Was sind die Vorteile einer Therapie mit der Alignermethode?
Univ.-Prof. DDr. med Erwin Jonke: Der jüngste Patient in unserer Ordination, der mittels Alignertherapie behandelt wird, ist zehn Jahre alt, der älteste 70. Viele PatientInnen entscheiden sich für diese Therapieform, weil die Schienen herausgenommen werden können und so auch die Zahnreinigung kein Problem während der Behandlung darstellt. Ein weiterer wichtiger Faktor ist die Tatsache, dass die Kunststoffschienen fast unsichtbar sind. Mittlerweile können fast alle Zahnfehlstellungen, sogar kombinierte kieferorthopädische/kieferchirurgische Behandlungen mittels Schienentherapie durchgeführt werden.
Auch wenn die Kunststoffschienen der Alignertherapie kaum sichtbar sind, darf nicht vergessen werden, dass in den meisten Fällen neben den Schienen auch das Anbringen von einigen sogenannten Attachments notwendig ist. Es handelt sich hierbei um Kunststoffteilchen, die auf die Zahnoberfläche geklebt werden, um die Kraftübertragung der Schienen auf die einzelnen Zähne zu optimieren.

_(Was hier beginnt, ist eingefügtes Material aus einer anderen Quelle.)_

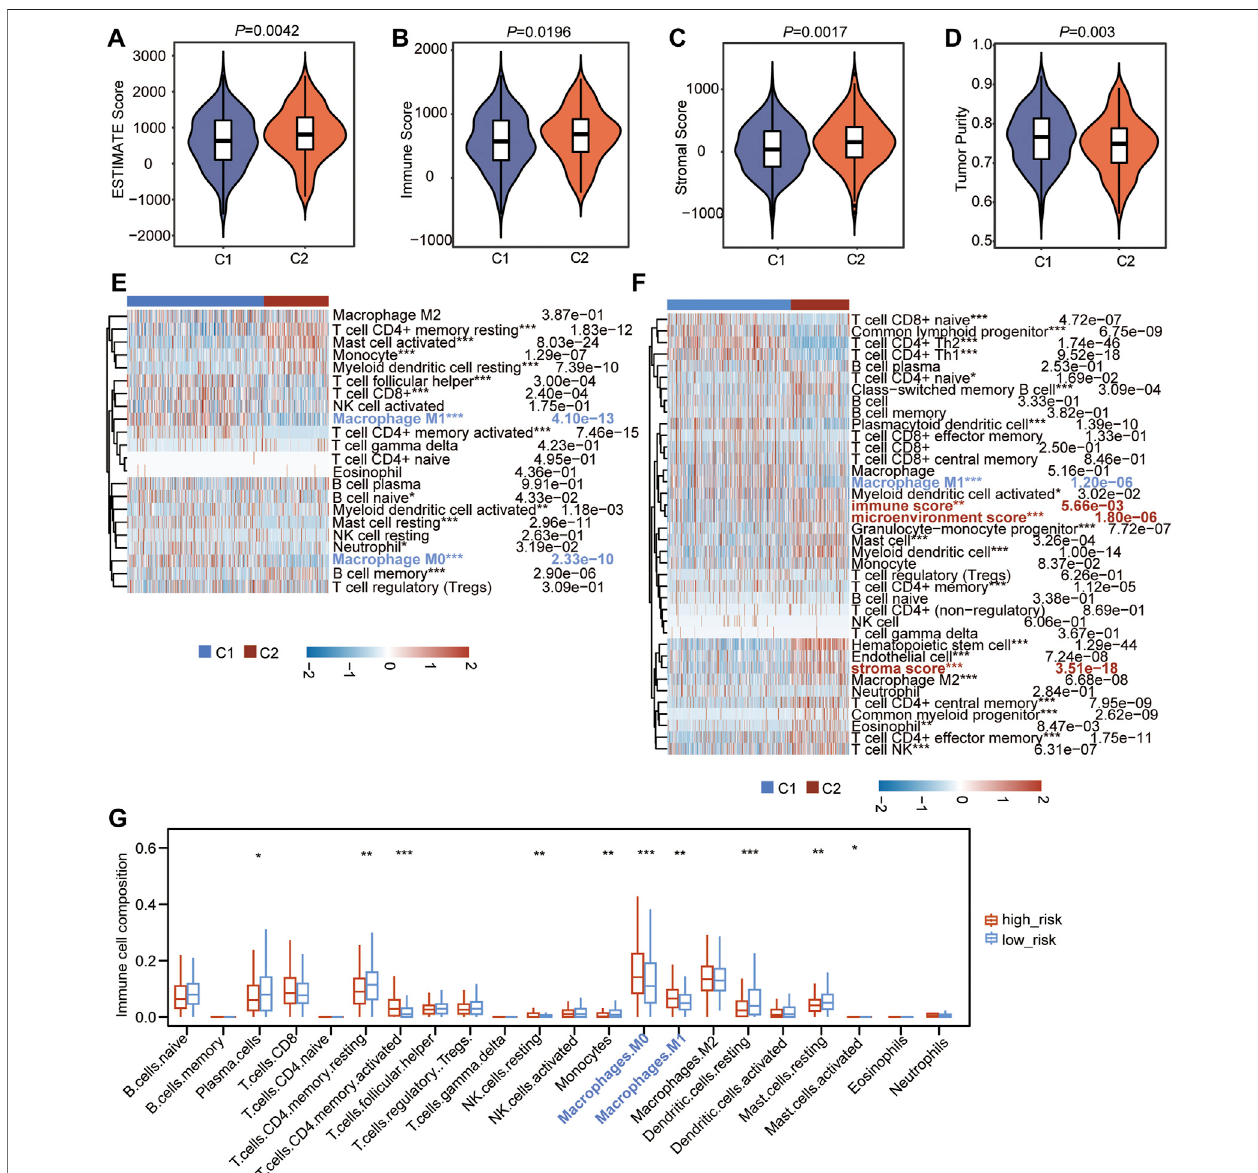
FIGURE9| CSRs are associated withimmunecharacteristics ofLUAD. (A – D) Comparison ofestimate score (A) , immune score (B) ,stromal score (C) , and tumor purity (D) in the two clusters. (E) Heatmap showing the 22 types of immune cells in fi ltration in the two clusters by CIBERSORT algorithm. (F ) Heatmap showing the 27 types of immune cells in fi ltration in the two clusters by xCell algorithm. The red label represents the cells that were highly in fi ltrated in cluster 2, the blue label represents the cells that were highly in fi ltrated in cluster 1. The statistical signi fi cance was calculated via Wilcoxon rank-sum test, *** p < 0.001, ** p < 0.01, * p < 0.05. (G) The differenceinin fi ltratedabundanceofimmunecellsbetweenthetworiskgroups.Thein fi ltratedabundanceofimmunecellswascalculatedbyCIBERSORTalgorithm.The statistical signi fi cance was calculated via Wilcoxon rank-sum test, *** p < 0.001, ** p < 0.01, * p <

Diese Attachments sind sehr klein, zahnfarben und meist unerlässlich für den Erfolg der Behandlung.
Aligner sind im Vergleich zu Brackets besonders einfach zu reinigen. Zur täglichen Reinigung der Aligner empfiehlt sich eine weiche Zahnbürste und Flüssigseife. Es sollten keine Zahnpasta, Zahnprothesen-Reiniger oder Mundwasser verwendet werden, da derartige Reinigungsmittel die Kunststoffoberfläche angreifen und damit die Schienen eintrüben können. Die Schienen sollten nach der Reinigung auch gründlich mit Wasser abgespült werden. Keinesfalls dürfen die Aligner mit kochendem bzw. zu heißem Wasser in Kontakt kommen. Idealerweise werden die Schienen in der dafür vorgesehenen Box aufbewahrt, wenn sie nicht getragen werden. Dies schützt die Schienen vor Beschädigung und Verlust.
Die Ergebnisse der Zahnspangenbehandlung mittels Schienentherapie können bereits bei Behandlungsbeginn anhand eines maßgeschneiderten 3D-Animationsprogramms angesehen werden.